Thailand’s central bank is moving ahead with a 1:1 baht-backed stablecoin plan, with public hearings expected before the end of the year as the country studies a regulated route for digital settlement.
The Bank of Thailand is preparing guidelines for a Thai Baht Stablecoin backed by the national currency at a one-to-one ratio. Governor Vitai Ratanakorn said the central bank plans to open the issue for study and public feedback in the coming months, giving banks and financial institutions a possible path into regulated stablecoin use.
The plan marks a shift from Thailand’s earlier caution toward private baht-pegged tokens. In 2021, the central bank warned that baht-backed stablecoins intended for payments could resemble electronic money and require direct regulatory review before operation. The new work keeps that control inside the official financial system while creating room for a supervised tokenized-baht model.

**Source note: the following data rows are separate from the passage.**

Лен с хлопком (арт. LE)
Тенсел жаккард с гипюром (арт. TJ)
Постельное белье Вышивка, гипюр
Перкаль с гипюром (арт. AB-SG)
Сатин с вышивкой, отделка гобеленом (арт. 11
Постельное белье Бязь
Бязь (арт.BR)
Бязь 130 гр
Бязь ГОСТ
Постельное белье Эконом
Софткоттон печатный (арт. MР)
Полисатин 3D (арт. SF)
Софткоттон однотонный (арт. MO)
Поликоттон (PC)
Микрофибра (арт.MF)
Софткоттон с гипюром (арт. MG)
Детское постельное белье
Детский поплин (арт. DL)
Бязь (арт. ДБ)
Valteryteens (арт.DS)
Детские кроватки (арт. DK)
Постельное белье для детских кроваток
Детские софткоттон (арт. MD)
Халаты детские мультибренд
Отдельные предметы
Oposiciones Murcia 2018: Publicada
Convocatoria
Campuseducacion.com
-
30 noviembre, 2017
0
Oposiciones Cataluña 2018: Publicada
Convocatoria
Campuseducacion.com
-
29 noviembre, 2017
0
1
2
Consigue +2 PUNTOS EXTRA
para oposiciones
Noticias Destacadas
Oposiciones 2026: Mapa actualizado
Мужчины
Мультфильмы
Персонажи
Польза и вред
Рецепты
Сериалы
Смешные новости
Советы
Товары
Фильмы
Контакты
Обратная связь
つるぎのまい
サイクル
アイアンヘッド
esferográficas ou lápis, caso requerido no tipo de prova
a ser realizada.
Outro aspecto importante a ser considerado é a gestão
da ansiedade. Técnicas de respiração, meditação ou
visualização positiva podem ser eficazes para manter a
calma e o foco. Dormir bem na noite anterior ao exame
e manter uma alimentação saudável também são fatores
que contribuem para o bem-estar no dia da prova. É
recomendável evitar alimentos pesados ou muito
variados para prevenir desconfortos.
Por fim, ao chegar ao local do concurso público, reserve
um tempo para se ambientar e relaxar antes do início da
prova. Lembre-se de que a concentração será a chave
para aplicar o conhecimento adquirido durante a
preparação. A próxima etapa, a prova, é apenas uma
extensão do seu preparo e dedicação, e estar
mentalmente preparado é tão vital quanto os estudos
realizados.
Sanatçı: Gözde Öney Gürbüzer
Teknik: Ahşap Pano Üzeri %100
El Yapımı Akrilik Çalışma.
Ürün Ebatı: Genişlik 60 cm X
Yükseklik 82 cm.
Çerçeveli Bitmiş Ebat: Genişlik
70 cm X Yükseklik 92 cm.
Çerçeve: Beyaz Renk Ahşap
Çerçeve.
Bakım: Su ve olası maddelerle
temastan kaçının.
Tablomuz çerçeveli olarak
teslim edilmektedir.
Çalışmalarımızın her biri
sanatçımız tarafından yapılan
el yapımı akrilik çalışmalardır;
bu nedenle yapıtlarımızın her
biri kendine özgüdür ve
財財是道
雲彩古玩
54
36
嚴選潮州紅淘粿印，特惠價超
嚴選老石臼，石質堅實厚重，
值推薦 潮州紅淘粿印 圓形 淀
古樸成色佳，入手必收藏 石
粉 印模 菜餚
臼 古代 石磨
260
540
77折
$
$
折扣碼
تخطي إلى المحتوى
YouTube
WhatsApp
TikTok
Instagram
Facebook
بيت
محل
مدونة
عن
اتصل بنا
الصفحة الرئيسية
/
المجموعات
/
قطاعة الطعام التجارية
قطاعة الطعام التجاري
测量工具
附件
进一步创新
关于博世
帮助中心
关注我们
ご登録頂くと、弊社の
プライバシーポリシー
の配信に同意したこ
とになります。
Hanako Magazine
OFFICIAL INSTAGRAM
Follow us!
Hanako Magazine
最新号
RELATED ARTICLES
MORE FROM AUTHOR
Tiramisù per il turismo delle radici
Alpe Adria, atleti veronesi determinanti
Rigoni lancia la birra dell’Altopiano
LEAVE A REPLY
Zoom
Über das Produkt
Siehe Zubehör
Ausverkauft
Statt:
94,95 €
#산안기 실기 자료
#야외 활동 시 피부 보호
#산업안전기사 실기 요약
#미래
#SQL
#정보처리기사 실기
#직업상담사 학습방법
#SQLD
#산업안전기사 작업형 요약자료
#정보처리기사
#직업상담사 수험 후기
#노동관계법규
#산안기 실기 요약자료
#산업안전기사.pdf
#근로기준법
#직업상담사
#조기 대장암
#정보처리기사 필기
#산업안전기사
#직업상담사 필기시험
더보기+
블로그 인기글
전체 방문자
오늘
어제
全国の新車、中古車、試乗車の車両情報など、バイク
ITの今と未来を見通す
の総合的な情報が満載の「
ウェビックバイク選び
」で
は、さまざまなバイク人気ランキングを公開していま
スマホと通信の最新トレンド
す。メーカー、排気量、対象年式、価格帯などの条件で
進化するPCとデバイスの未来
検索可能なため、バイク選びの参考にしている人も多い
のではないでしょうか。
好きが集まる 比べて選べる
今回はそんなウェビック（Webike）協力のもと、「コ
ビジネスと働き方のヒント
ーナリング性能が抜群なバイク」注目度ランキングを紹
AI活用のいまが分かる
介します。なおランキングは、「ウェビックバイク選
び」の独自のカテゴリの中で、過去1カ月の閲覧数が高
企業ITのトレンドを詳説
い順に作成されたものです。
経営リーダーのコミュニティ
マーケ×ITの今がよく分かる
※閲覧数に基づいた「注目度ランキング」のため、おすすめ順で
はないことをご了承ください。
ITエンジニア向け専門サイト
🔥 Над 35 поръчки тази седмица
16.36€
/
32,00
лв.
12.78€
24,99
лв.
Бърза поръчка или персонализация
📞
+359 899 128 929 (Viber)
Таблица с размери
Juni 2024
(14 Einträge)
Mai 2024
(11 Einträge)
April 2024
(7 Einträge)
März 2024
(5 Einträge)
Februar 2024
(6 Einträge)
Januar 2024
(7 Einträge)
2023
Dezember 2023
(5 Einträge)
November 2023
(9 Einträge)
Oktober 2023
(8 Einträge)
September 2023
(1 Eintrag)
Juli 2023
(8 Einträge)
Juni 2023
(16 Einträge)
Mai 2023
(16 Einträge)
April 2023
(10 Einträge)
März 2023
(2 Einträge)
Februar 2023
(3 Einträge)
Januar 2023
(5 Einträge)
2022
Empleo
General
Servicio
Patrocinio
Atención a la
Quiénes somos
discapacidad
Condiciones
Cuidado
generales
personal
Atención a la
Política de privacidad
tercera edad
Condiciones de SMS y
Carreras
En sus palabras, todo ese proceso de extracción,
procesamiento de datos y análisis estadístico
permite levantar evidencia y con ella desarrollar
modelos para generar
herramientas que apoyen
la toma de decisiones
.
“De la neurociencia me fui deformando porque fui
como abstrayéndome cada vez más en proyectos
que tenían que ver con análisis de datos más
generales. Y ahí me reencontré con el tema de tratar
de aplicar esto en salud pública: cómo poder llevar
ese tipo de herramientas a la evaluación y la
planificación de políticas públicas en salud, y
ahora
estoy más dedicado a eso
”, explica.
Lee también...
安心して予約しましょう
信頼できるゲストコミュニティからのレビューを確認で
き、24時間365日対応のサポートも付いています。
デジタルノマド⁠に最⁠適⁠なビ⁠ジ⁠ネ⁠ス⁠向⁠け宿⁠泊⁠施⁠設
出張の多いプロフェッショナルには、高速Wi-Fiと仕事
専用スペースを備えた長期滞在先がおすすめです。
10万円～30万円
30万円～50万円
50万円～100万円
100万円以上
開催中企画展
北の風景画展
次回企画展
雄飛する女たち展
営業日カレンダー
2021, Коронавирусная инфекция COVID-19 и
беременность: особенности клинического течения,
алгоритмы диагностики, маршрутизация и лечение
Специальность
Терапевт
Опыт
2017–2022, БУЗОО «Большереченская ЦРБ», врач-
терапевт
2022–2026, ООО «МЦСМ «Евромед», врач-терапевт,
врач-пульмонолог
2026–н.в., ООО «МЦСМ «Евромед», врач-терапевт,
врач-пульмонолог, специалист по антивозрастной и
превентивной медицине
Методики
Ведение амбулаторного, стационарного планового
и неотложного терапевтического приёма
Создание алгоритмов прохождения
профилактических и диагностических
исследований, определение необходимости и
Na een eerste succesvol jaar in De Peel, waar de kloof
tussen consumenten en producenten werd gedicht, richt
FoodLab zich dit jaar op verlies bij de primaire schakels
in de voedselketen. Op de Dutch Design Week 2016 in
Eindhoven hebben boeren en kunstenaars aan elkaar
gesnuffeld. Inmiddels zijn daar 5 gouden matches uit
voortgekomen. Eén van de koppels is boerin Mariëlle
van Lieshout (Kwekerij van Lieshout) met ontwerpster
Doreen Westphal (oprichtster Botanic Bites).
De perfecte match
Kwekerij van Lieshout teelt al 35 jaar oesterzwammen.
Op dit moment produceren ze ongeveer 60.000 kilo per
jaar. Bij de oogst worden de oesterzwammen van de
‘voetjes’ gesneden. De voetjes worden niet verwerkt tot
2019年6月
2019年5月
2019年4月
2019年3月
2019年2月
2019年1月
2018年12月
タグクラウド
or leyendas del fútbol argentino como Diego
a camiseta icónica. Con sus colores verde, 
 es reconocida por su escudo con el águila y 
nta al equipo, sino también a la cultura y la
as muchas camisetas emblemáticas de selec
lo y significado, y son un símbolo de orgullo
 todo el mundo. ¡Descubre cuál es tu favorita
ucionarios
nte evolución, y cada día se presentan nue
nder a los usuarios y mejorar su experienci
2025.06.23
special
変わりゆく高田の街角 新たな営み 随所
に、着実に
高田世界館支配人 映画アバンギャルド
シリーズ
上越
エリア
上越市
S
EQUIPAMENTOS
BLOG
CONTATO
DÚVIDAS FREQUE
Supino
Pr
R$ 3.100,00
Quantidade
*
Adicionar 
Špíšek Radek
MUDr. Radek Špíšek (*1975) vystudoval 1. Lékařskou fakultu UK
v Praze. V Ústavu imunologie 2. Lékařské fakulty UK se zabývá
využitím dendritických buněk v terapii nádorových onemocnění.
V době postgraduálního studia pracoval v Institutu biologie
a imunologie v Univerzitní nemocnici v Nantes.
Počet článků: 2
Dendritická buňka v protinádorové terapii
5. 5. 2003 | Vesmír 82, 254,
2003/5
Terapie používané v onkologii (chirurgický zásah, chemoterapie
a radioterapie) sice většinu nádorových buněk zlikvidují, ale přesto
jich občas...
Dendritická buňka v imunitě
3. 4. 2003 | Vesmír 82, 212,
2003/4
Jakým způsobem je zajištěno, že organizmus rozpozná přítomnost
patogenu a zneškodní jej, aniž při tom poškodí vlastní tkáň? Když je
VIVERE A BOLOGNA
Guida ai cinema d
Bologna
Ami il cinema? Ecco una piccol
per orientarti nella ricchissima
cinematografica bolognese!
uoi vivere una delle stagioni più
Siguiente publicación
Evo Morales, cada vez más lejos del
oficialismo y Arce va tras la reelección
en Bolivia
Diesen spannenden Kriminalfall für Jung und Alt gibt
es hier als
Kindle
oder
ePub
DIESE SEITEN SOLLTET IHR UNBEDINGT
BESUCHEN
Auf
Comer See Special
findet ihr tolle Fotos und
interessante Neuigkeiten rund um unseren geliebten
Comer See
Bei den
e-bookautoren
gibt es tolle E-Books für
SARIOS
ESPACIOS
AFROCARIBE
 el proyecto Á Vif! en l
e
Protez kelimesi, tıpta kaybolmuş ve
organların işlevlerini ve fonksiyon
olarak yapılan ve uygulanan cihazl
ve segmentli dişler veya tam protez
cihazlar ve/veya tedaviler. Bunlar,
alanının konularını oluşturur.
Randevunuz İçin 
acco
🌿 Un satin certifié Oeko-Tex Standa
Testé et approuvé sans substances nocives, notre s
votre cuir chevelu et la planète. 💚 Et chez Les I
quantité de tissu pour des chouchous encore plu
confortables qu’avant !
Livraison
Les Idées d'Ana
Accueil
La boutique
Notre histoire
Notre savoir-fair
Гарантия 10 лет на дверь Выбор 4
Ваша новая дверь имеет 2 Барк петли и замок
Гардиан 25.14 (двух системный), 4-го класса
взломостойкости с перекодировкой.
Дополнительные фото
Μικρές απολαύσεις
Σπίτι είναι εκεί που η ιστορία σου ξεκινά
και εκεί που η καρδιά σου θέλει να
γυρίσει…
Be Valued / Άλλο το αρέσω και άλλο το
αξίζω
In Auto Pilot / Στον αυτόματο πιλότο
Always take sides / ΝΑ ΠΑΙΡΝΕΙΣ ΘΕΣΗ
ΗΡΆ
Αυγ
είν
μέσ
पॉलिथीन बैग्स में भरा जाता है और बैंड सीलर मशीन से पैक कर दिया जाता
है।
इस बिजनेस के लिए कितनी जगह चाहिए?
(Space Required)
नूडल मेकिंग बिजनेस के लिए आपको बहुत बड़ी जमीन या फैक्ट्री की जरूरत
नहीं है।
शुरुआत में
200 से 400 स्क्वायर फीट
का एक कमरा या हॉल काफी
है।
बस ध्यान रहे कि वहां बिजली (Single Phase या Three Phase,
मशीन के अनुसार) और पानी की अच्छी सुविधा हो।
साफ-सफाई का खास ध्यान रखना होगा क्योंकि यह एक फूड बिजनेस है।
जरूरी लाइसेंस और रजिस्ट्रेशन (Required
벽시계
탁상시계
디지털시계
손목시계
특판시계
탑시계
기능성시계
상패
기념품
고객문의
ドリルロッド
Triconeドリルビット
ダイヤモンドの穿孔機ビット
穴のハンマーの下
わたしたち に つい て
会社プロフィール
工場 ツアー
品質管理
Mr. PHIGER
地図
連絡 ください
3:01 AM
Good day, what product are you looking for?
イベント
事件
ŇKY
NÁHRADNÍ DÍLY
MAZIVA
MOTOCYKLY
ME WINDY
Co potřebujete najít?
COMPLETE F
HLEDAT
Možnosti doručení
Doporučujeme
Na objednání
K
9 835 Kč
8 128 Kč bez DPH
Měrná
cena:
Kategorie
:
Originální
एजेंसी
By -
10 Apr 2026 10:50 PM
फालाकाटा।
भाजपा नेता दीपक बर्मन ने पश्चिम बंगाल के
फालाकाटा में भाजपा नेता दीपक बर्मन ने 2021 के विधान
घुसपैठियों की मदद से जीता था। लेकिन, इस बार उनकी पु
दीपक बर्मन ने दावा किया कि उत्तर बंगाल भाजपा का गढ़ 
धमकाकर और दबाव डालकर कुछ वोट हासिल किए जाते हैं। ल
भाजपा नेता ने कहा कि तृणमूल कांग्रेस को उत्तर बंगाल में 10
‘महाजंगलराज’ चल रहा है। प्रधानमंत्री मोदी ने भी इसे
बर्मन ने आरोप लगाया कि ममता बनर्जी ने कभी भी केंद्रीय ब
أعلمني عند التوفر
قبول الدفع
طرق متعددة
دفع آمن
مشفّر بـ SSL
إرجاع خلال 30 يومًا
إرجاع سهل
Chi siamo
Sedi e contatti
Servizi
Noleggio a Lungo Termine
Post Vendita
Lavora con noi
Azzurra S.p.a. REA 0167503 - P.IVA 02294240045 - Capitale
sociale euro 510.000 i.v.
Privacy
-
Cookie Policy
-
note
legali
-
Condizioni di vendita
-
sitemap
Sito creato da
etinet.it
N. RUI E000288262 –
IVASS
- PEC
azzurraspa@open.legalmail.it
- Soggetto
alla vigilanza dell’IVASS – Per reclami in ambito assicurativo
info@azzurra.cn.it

The Bank of Thailand is not treating the project as an open foreign-currency payment lane. Vitai stressed that domestic payments in Thailand must be made in baht, a point that keeps the proposed stablecoin tied to national-currency settlement rather than dollarized crypto payments.
Banks Could Use The Token For Settlement
The planned token would be backed by Thai baht at a 1:1 ratio and made available for settlement use by banks. Specific retail payment use cases have not been finalized, and the central bank is still reviewing how the token could be used without weakening payment oversight, monetary stability or consumer protection.
That design places the baht stablecoin closer to regulated financial-market infrastructure than an offshore crypto trading token. The central bank’s goal is to keep pace with digital finance while allowing commercial banks and financial institutions to participate in tokenized settlement under official rules.
Thailand is also tightening crypto-transfer controls elsewhere. The country’s securities regulator recently opened comments on crypto Travel Rule requirements, moving wallet transfers, counterparty data and digital asset business operators toward stricter compliance rules.
Those two tracks show Thailand’s current approach to digital assets. Payment innovation can move forward through regulated channels, while open crypto transfers face heavier checks around money laundering, wallet risk and cross-border activity.
Local Stablecoin Push Follows Global Policy Shift
Thailand’s plan comes as central banks and regulators reassess stablecoins through currency sovereignty, payments infrastructure and settlement efficiency. Dollar stablecoins still dominate global crypto liquidity, but more jurisdictions are studying local-currency tokens to keep digital payments tied to domestic money.
That concern has already shaped Europe’s stablecoin debate. The Qivalis euro project gained 37-bank backing as European institutions looked for a regulated euro-denominated counterweight to dollar stablecoin dominance.
The U.S. side of the debate is different. Federal Reserve Governor Christopher Waller recently linked stablecoin growth to Treasury demand, showing how dollar-backed tokens can extend demand for U.S. safe assets when stablecoin reserves are held in cash and short-term government debt.
Thailand’s baht-backed plan moves in the opposite direction: a domestic-currency token designed to keep settlement inside the baht system. The Bank of Thailand is expected to hold public hearings before year-end, with guidelines still under development and bank settlement use under review.